How one woman shaped generations
Doña Addy helped bring numerous generations of Tulum residents into the world. Her work reached beyond a single household or a limited period. It extended across decades, linking grandparents, parents, and children through lived experience.
Today, at age 88 and nearing 89, she is the mother of seven children, grandmother to around 30 grandchildren, and great-grandmother to approximately 28 great-grandchildren. Those family numbers reflect one side of her legacy. The other is the wider community network built through the families she accompanied as a midwife.
Her story remains relevant not only to her relatives and the families she assisted, but also to Maya-speaking residents who see their traditions reflected in her life and to younger generations in Tulum who risk losing touch with the people who shaped the town’s earliest years. Her life also reflects how Tulum’s social foundations were sustained by people whose work was local, practical, and often informal, yet deeply consequential.
As Tulum continues to change, stories like hers return attention to the human structure beneath that transformation. They point to the people who sustained everyday life through care, memory, and community service.

A mural connected to a broader portrait project
The mural honoring Doña Addy was created by artist Emma Rubens as part of a broader portrait project documenting the Mayan elders of Tulum through painted portraits and recorded interviews. According to Rubens, the goal of the project is to preserve and share the stories of some of the original families who settled in Tulum and helped shape the town.
The portraits and interviews are expected to eventually be presented in an exhibition at El Museo Regional de la Costa Oriental, also known as the Tulum Museum, alongside a book with the published interviews. In that context, the mural of Doña Addy was conceived as a public extension of the project, bringing part of that memory into the streets.
Rubens explained that the street mural emerged after filmmaker Hector Barrios asked whether she would be painting in public again while he was working on a short documentary on street art in Tulum.

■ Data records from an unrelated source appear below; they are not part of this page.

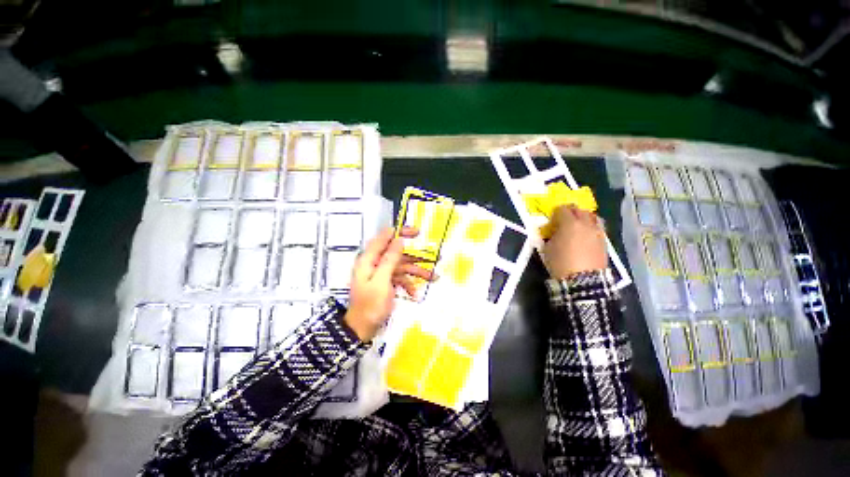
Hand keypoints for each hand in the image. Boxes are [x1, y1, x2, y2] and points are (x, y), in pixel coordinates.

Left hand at [345, 227, 434, 340]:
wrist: (362, 329)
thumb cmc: (370, 305)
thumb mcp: (381, 281)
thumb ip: (389, 259)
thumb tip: (399, 240)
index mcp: (369, 259)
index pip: (384, 238)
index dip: (400, 232)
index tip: (416, 232)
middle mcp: (375, 263)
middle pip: (397, 252)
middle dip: (415, 255)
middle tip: (433, 253)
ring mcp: (381, 273)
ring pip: (402, 266)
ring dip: (417, 271)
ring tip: (434, 276)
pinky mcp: (386, 282)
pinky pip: (400, 278)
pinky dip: (408, 284)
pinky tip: (414, 293)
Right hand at [542, 205, 606, 278]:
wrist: (582, 280)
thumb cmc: (560, 262)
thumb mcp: (547, 248)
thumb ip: (551, 235)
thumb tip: (554, 232)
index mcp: (569, 223)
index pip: (562, 209)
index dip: (555, 213)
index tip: (552, 220)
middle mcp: (586, 224)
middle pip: (579, 210)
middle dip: (570, 212)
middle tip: (563, 220)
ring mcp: (597, 232)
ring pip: (592, 217)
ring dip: (583, 218)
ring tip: (577, 226)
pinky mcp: (604, 242)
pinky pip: (597, 228)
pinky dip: (590, 228)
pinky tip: (585, 236)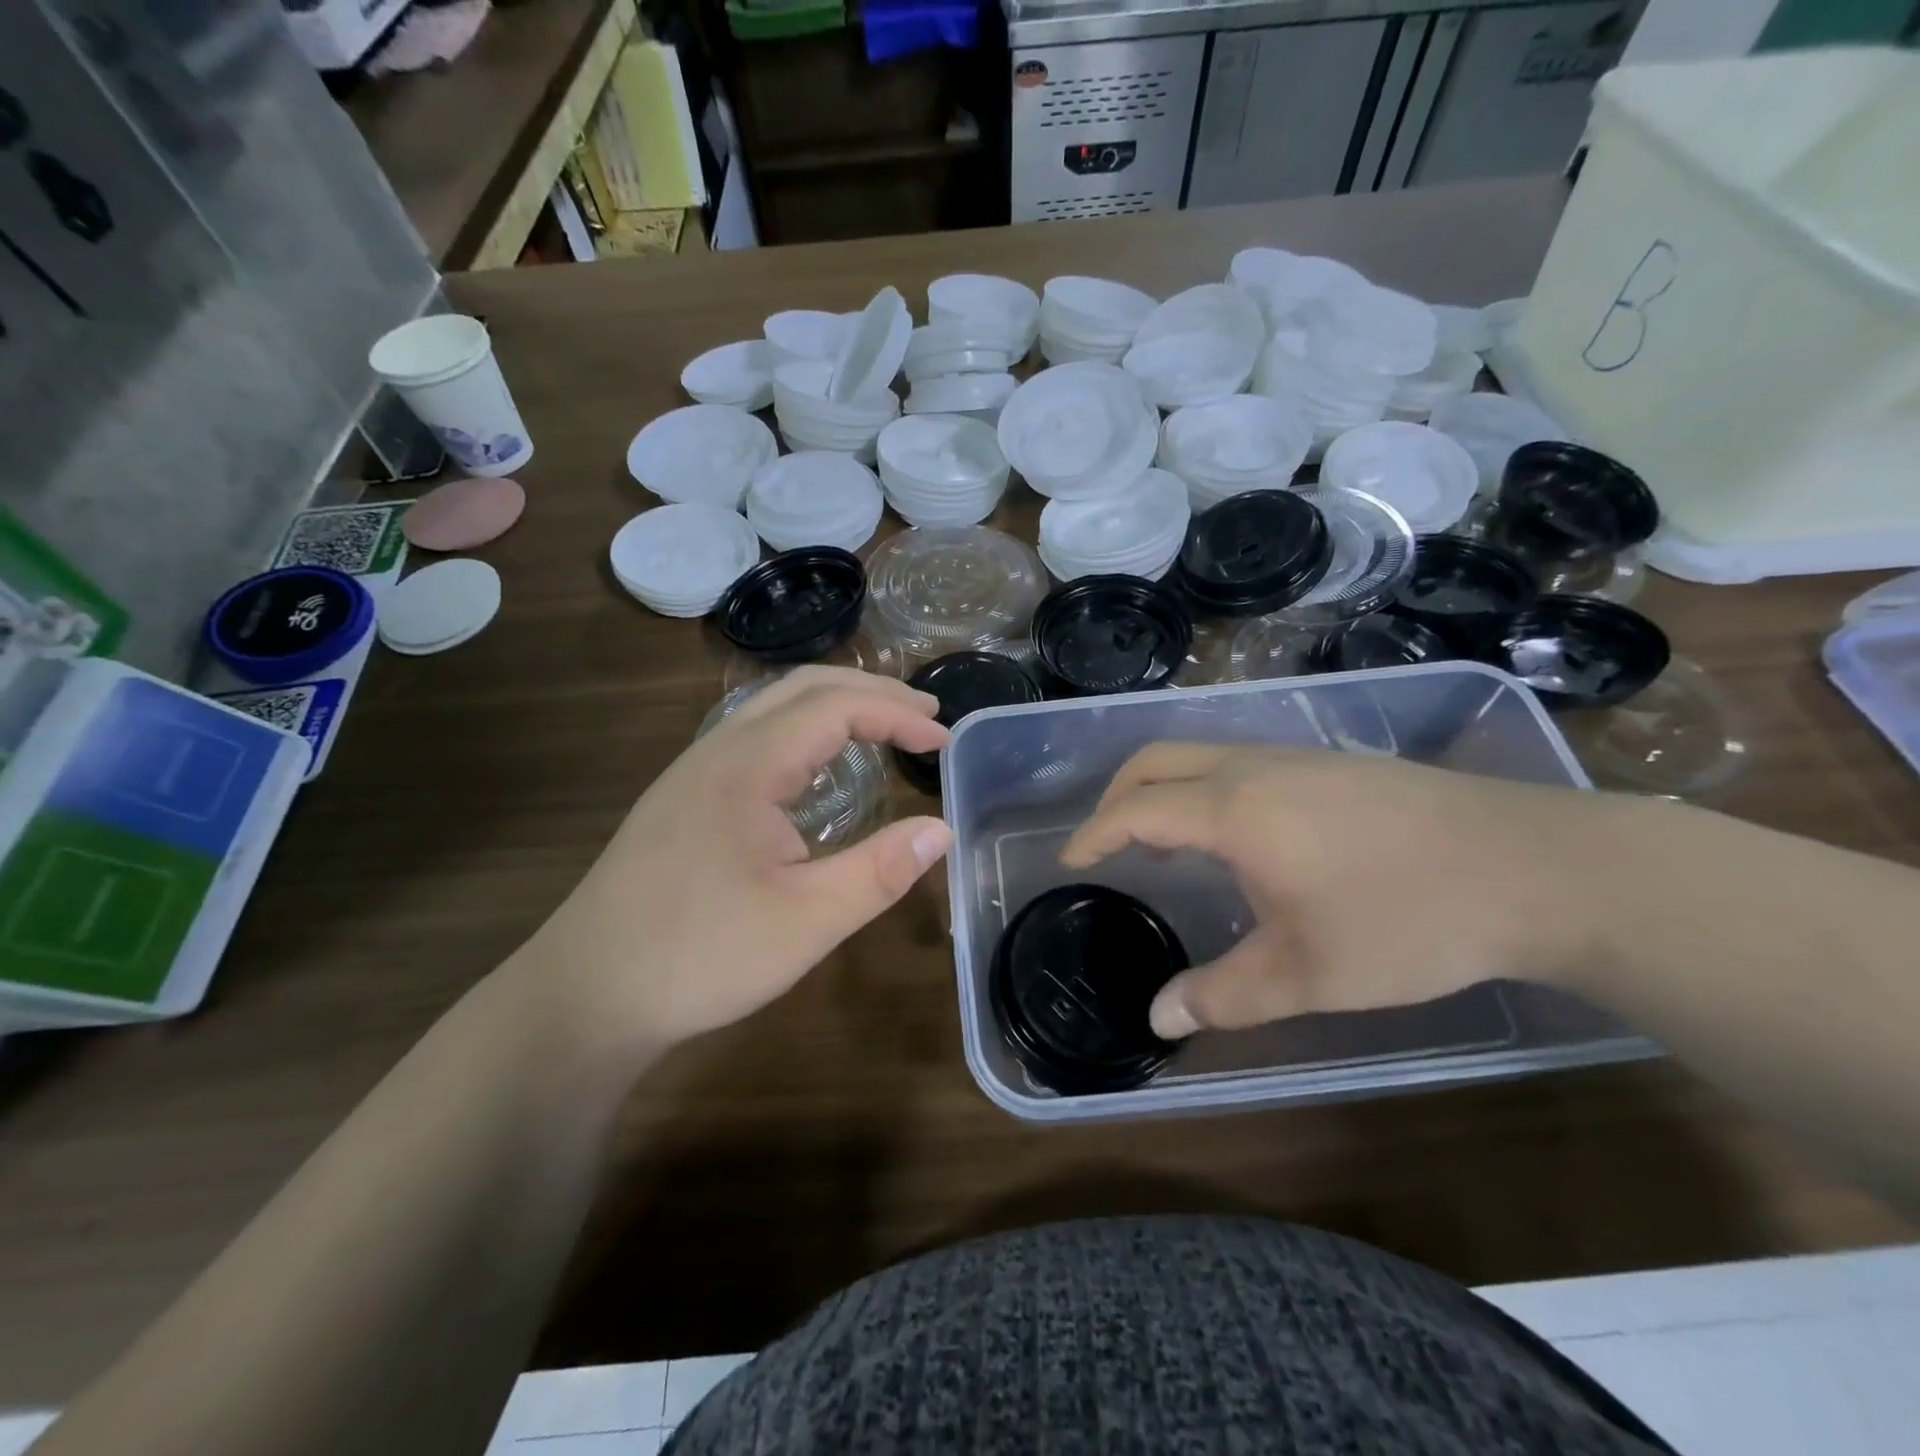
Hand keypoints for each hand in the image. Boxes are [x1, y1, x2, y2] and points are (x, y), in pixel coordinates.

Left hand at [520, 667, 951, 1050]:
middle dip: (872, 693)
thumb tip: (942, 831)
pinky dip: (805, 730)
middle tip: (925, 720)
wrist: (586, 994)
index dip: (897, 715)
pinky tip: (818, 770)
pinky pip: (754, 736)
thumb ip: (880, 871)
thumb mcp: (806, 921)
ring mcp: (693, 771)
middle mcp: (718, 750)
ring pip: (773, 707)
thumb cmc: (700, 955)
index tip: (943, 742)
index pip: (836, 707)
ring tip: (884, 730)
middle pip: (804, 688)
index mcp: (748, 764)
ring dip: (836, 706)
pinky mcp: (683, 798)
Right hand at [1059, 745, 1606, 1039]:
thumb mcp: (1308, 973)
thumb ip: (1223, 995)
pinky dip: (1205, 788)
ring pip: (1199, 753)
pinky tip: (1237, 835)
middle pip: (1156, 759)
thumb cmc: (1407, 918)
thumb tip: (1160, 1018)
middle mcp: (1253, 767)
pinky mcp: (1333, 764)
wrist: (1534, 866)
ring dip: (1163, 788)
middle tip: (1104, 843)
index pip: (1137, 809)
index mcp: (1233, 809)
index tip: (1071, 860)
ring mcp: (1297, 757)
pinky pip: (1238, 760)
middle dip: (1116, 795)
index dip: (1095, 833)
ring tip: (1164, 844)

She said she saw it as an opportunity to share a fragment of these stories directly with the community through public space.
To create the portrait, Rubens contacted David Fili Tah Balam, Doña Addy’s great-nephew, who helped introduce her to the family and request permission to paint the mural. Since Doña Addy mainly speaks Maya, that connection was important to the process. David also shared reflections on her importance to the community, while her family helped formulate the biographical information used as the basis for the piece.
What her story means for Tulum now
The mural gives Doña Addy’s legacy a visible public form. It places her story in shared view and helps connect family memory, community history, and contemporary cultural expression in Tulum.
For Tulum, this matters because local memory can easily narrow around development, tourism, and the speed of recent change. Stories such as Doña Addy’s return attention to the people who sustained everyday life before the town became widely known. They also center Maya knowledge and community care in a place where both have long existed, even when they were not always the most visible part of the public conversation.
Her life, as described by her family and those close to her, stands at the intersection of family history and town history. She was born in Yucatán, raised within Maya traditions, became one of the early residents of central Tulum, and dedicated years of service to mothers and newborns through traditional midwifery, sobadas, and natural remedies. Now, through Emma Rubens’ broader portrait project and its mural extension, that legacy has been placed back into the public eye.
Maria Addy Mas Tah now has a public tribute that may help preserve her place in the community’s memory, while also drawing attention to the wider cultural value of traditional midwifery and the stories of Tulum’s elders. How should Tulum continue honoring the people whose lives helped shape the town?